Task description: Write the listing out again word for word, leaving each picture behind.

Materials provided:
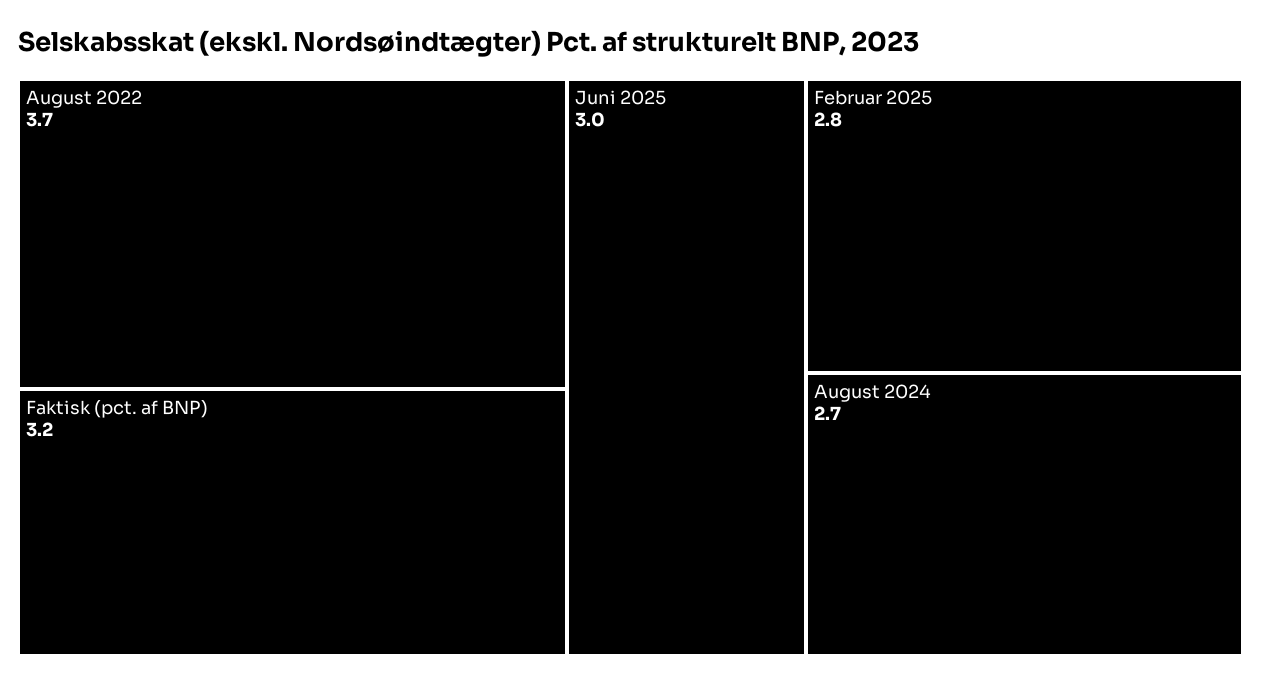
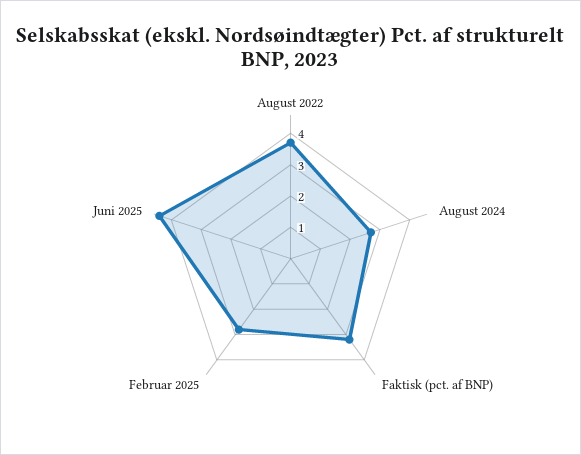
Juni 2025: 3 -> 4.5

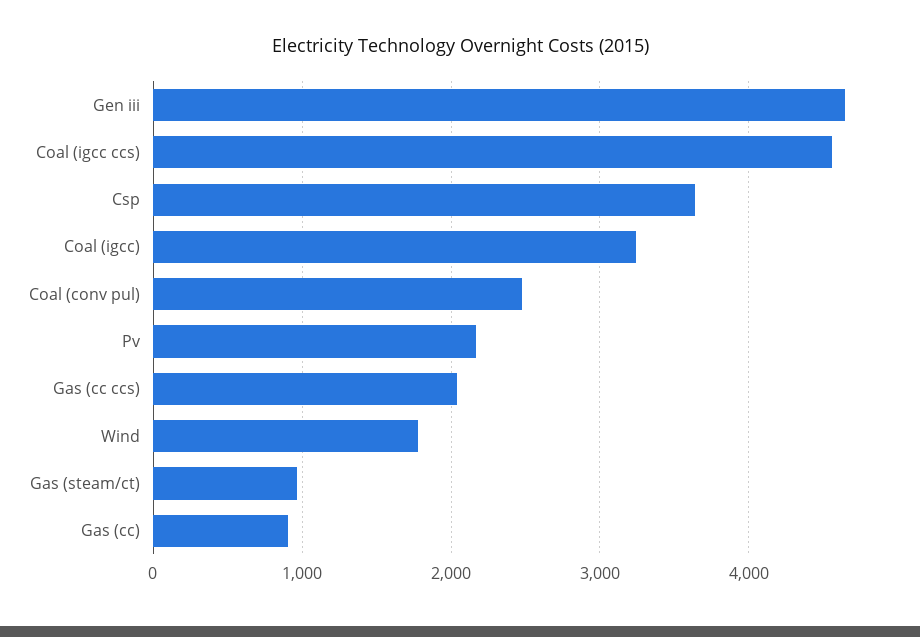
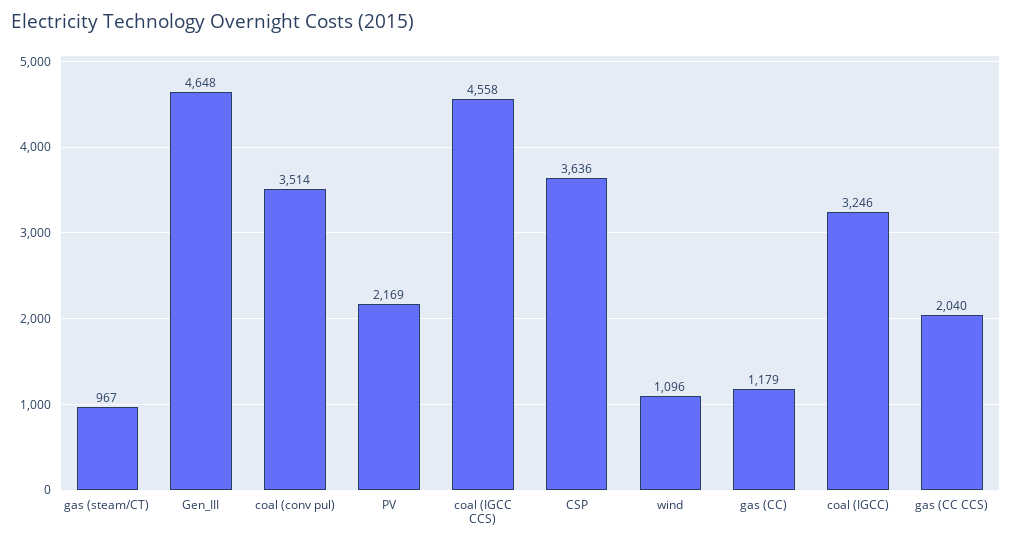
Coal (conv pul): 2500 -> 3514
Wind: 1800 -> 1096
Gas (cc): 900 -> 1179

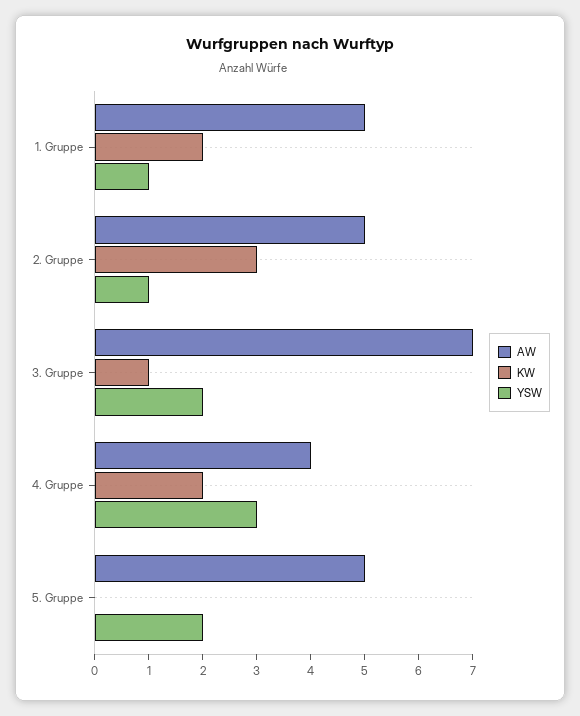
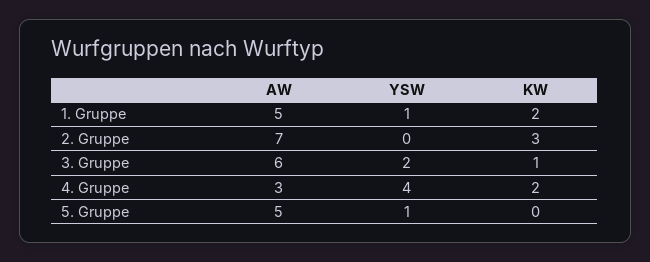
AW, 2. Gruppe: 5 -> 7
YSW, 2. Gruppe: 1 -> 0
AW, 3. Gruppe: 7 -> 6
AW, 4. Gruppe: 4 -> 3
YSW, 4. Gruppe: 3 -> 4
YSW, 5. Gruppe: 2 -> 1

Output for this task:
Juni 2025: 3 -> 4.5

Coal (conv pul): 2500 -> 3514
Wind: 1800 -> 1096
Gas (cc): 900 -> 1179

AW, 2. Gruppe: 5 -> 7
YSW, 2. Gruppe: 1 -> 0
AW, 3. Gruppe: 7 -> 6
AW, 4. Gruppe: 4 -> 3
YSW, 4. Gruppe: 3 -> 4
YSW, 5. Gruppe: 2 -> 1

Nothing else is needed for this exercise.